Start Eclipse. Click on File > New > Java Project.
In the dialog box that appears, enter the path to the folder in the Location text box.
Click Finish. A new project should now appear in your Package Explorer panel.
Expand the src folder in that tree, and double click on SearchFiles.java inside edu.asu.cse494.
Click on Run > Run As > Java Application.
You will now be able to type queries in the "Console" area at the bottom of the screen.

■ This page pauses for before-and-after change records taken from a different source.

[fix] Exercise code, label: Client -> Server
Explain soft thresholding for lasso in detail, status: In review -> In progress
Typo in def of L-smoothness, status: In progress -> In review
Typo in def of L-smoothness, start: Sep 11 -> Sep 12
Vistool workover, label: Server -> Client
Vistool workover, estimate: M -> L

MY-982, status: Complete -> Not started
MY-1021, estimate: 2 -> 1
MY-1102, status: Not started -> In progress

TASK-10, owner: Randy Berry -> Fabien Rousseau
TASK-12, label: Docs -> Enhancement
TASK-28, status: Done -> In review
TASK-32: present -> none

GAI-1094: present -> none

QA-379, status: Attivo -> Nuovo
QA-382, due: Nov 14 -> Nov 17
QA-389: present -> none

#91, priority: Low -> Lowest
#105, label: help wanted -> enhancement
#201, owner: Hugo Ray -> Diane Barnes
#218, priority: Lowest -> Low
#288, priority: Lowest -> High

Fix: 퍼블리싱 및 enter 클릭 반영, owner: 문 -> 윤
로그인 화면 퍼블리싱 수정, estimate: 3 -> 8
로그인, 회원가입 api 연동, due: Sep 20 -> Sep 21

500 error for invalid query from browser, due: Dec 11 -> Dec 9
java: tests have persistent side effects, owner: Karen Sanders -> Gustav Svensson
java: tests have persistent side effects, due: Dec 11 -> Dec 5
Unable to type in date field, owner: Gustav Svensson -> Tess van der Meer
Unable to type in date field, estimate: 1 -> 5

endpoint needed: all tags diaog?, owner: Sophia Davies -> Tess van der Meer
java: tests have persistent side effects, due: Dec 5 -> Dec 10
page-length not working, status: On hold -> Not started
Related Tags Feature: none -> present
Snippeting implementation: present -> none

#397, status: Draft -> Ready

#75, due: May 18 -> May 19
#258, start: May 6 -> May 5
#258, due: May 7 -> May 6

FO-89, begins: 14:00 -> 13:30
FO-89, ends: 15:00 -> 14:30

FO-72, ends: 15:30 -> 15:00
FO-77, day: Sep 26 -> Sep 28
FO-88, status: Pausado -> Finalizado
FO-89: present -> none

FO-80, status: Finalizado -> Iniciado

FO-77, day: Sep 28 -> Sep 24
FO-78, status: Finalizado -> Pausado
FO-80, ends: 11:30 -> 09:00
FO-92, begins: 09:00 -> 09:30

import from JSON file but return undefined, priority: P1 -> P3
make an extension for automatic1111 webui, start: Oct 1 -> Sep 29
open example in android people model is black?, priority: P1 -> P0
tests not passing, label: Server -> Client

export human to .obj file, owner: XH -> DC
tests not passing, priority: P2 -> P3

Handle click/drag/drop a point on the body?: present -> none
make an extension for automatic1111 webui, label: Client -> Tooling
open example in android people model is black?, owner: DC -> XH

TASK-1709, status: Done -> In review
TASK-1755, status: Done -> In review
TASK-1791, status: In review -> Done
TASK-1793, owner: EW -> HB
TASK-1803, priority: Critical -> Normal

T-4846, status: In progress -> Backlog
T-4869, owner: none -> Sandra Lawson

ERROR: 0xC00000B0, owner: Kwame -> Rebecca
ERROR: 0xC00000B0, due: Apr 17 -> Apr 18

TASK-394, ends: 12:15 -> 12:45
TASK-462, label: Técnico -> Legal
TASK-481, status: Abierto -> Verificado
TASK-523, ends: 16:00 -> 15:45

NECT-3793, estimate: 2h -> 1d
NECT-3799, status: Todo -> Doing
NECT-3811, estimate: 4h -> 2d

Description and documentation

The file SearchFiles.java gives a query interface that accepts the queries and retrieves the matching documents. The interface accepts Boolean Queries. The program assumes "result3index" to be the name of the directory where the index is stored. To use your own index, change the default name to point to "yourindexname" and recompile.
The program VectorViewer.java is a demo program that lists the total number of documents in the index and the lists all the terms in the index with their frequencies. This program demonstrates how you can retrieve the underlying Document Vector Model for use in the various ranking algorithms that you develop. Read the commented section inside the code to extract the (document, freq) for each term in the index to generate the document vector model.
The package you downloaded uses the lucene api for indexing and searching. The full documentation for the supplied classes as well as the lucene api can be found here.

Additional Files:

Additional Code. This is a zip file containing some additional classes:
- Webcrawl.java: A crawler that crawls the web starting from the seed URL provided on invocation. This crawler stores the URLs that it successfully crawls. The result of one such crawl is made available as part of the class files below.
- IndexHTML.java: Contains code to create the index from the crawled URLs. The index generated is made available as part of the Projectclass.jar. The index is generated using the lucene API. The result of this program is made available as part of the cse494-v1.zip above. You can recreate your own index by running this program on the crawled html files.
- Other classes: Some other classes that you may use to index html pages.
Projectclass.jar. This is a zip file containing compiled versions of the code above, as well as a full crawl of the asu website. You should get this file if you are planning to recreate the index.